SHORT TASK: Turn the material below into a numbered list with one line per item, leaving out any blank lines. Leave the pictures out of your answer.
==== DATA FOR THIS TASK
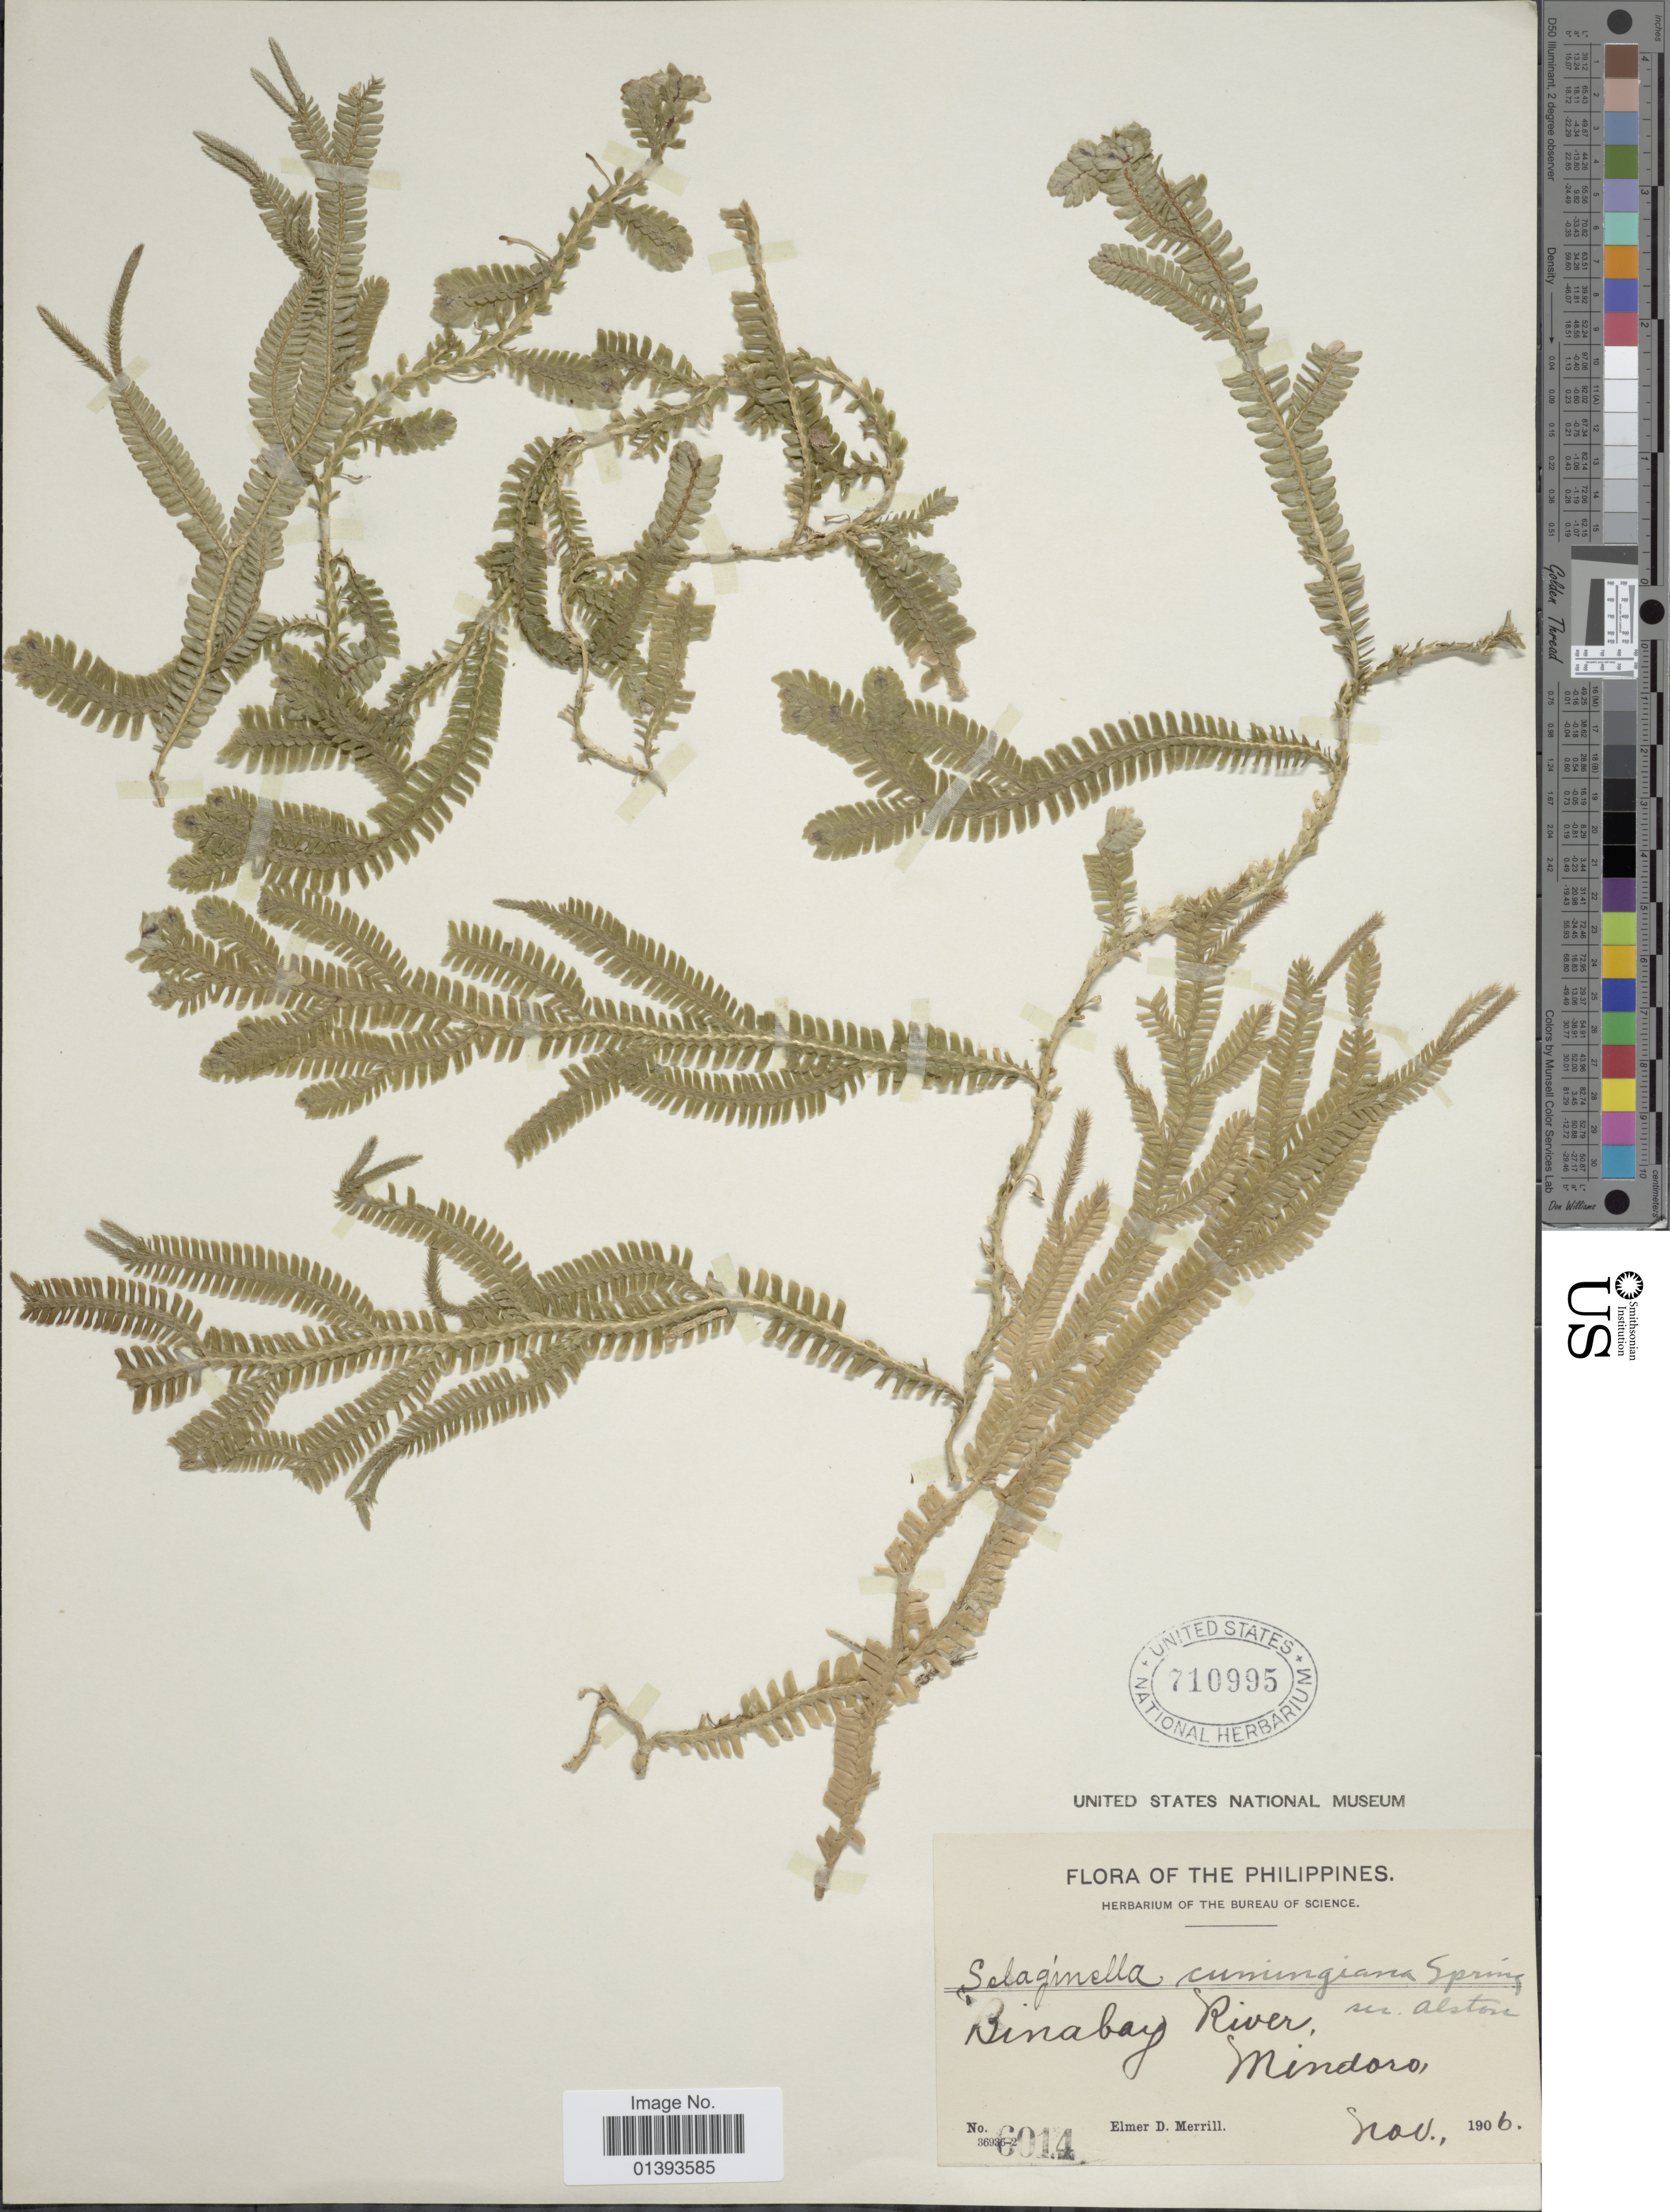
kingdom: Plantae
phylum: Tracheophyta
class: Lycopodiopsida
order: Selaginellales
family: Selaginellaceae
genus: Selaginella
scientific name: Selaginella cumingiana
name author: Spring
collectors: E. D. Merrill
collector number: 6014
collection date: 1906-11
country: Philippines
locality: Binabay River, Mindoro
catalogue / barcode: US 710995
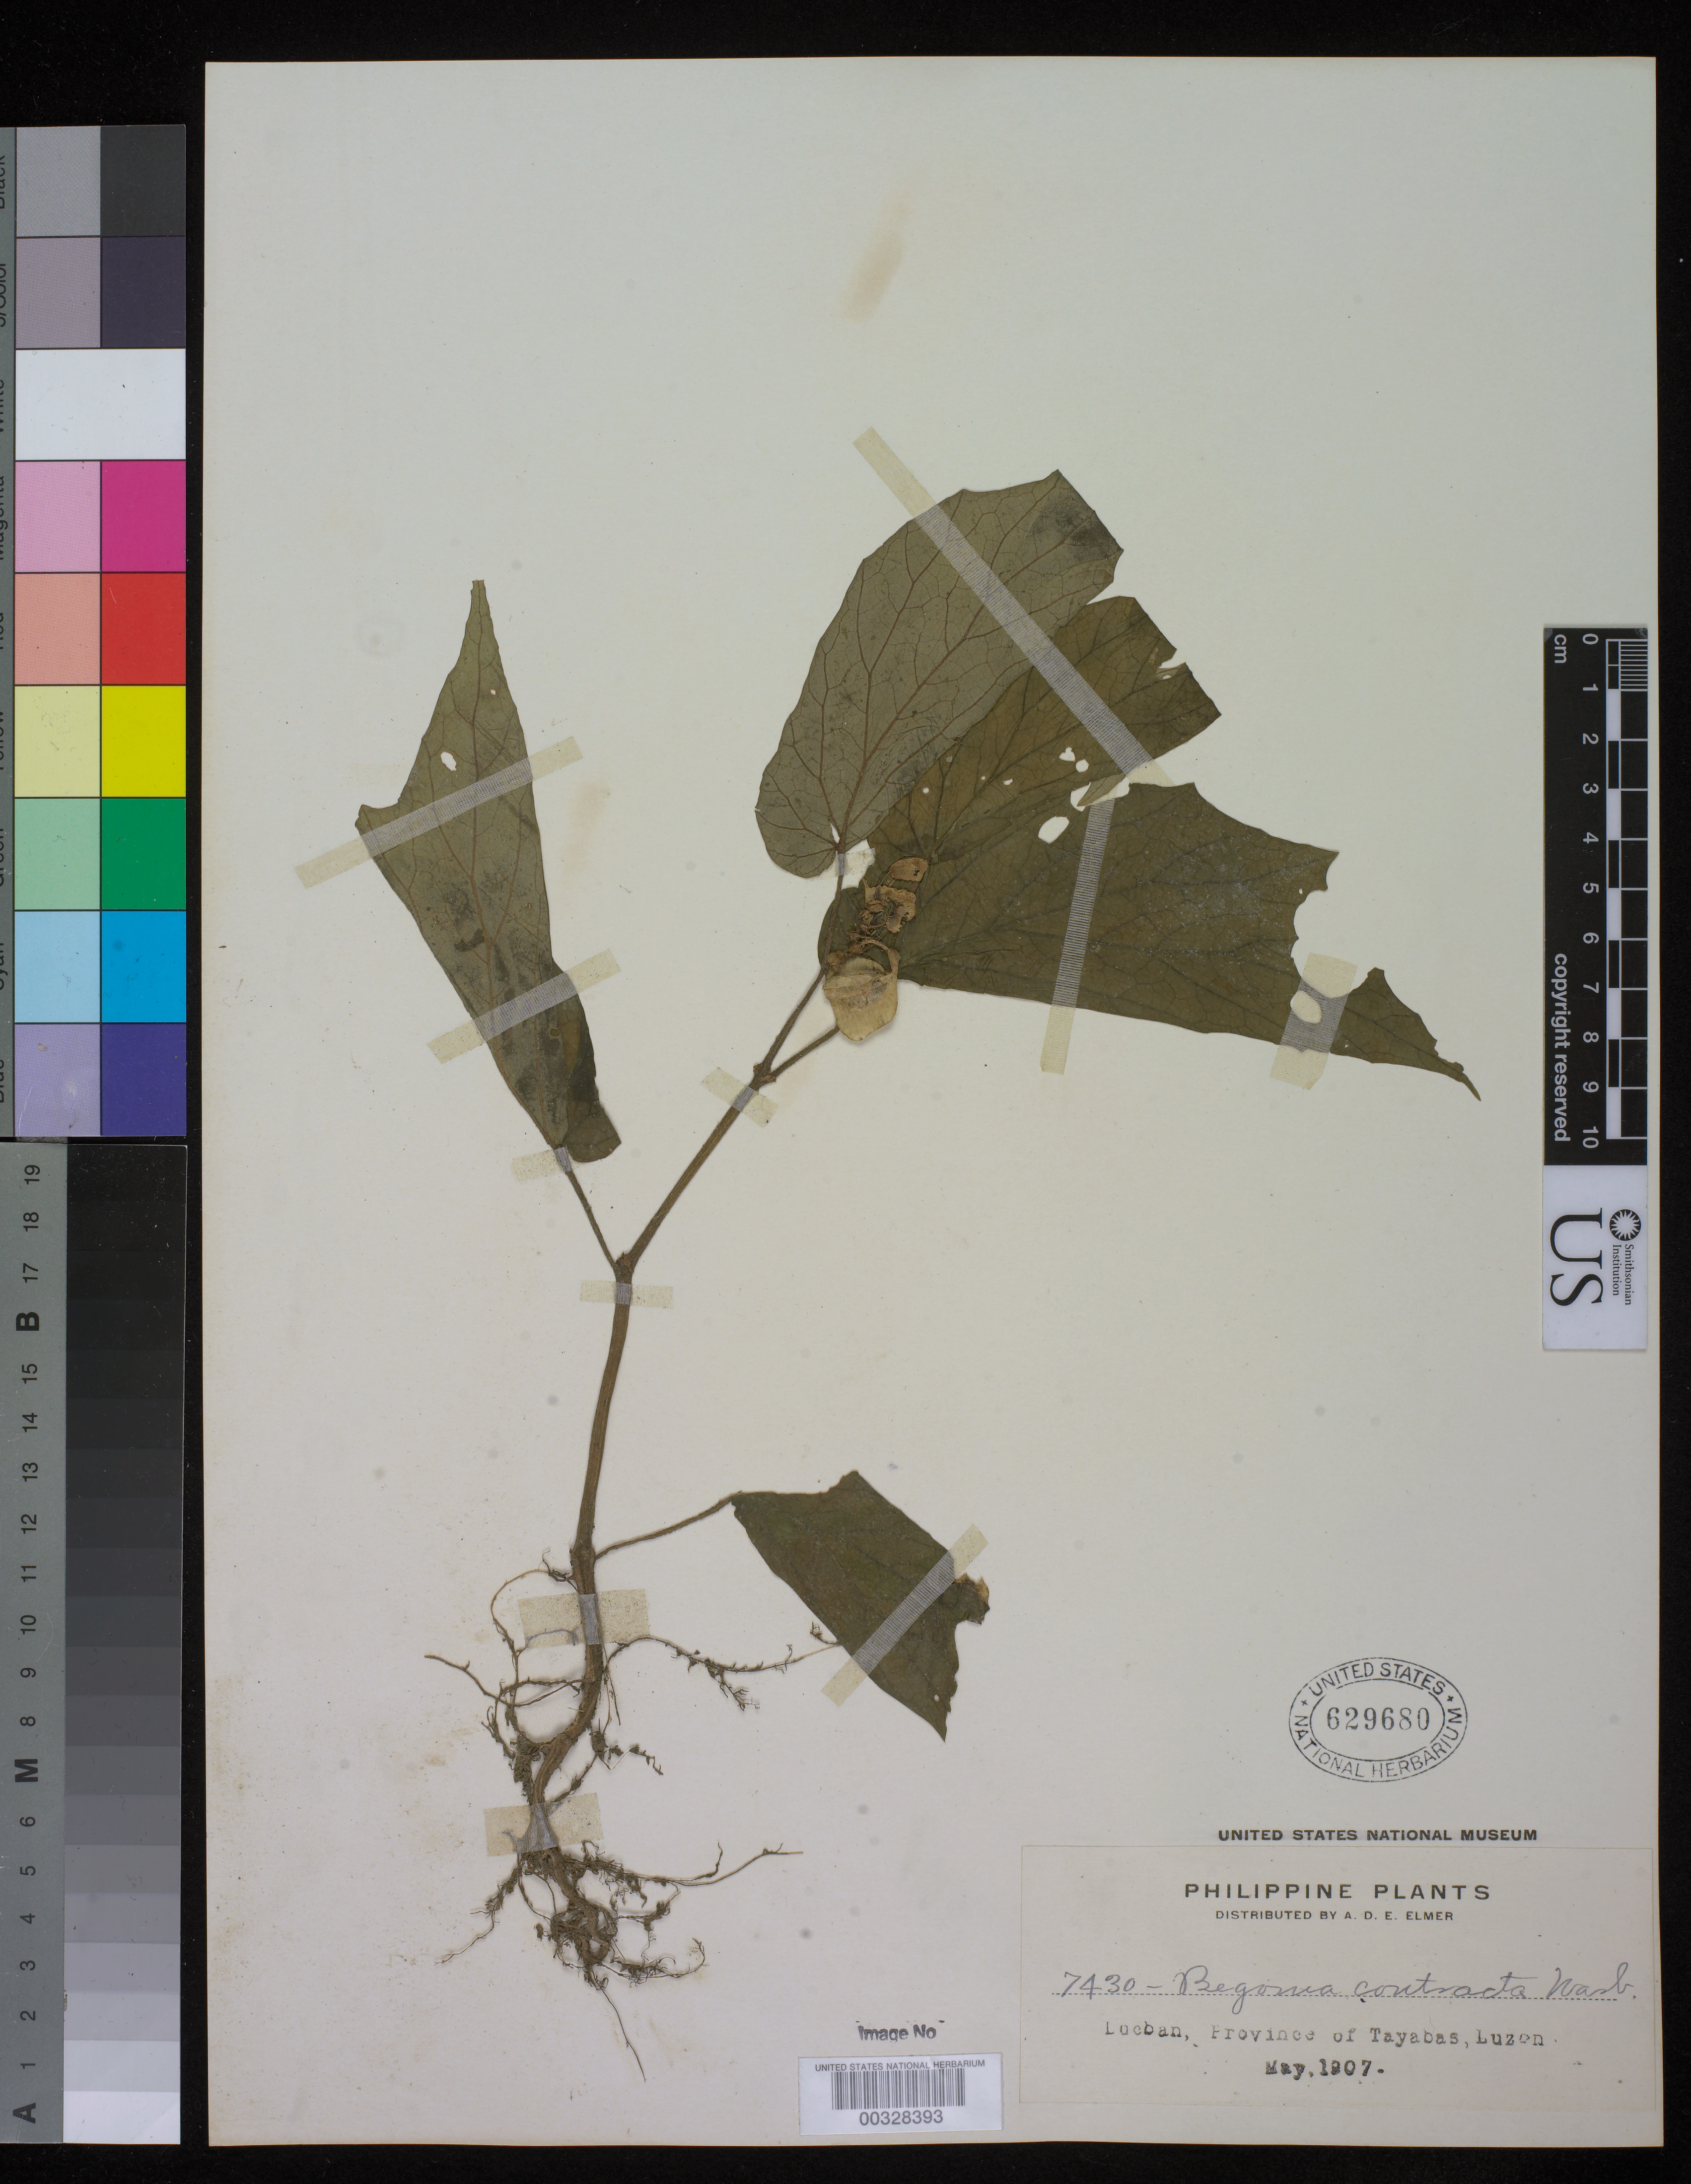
========
RESULT OF THE EXERCISE:
1. kingdom: Plantae
2. phylum: Tracheophyta
3. class: Lycopodiopsida
4. order: Selaginellales
5. family: Selaginellaceae
6. genus: Selaginella
7. scientific name: Selaginella cumingiana
8. name author: Spring
9. collectors: E. D. Merrill
10. collector number: 6014
11. collection date: 1906-11
12. country: Philippines
13. locality: Binabay River, Mindoro
14. catalogue / barcode: US 710995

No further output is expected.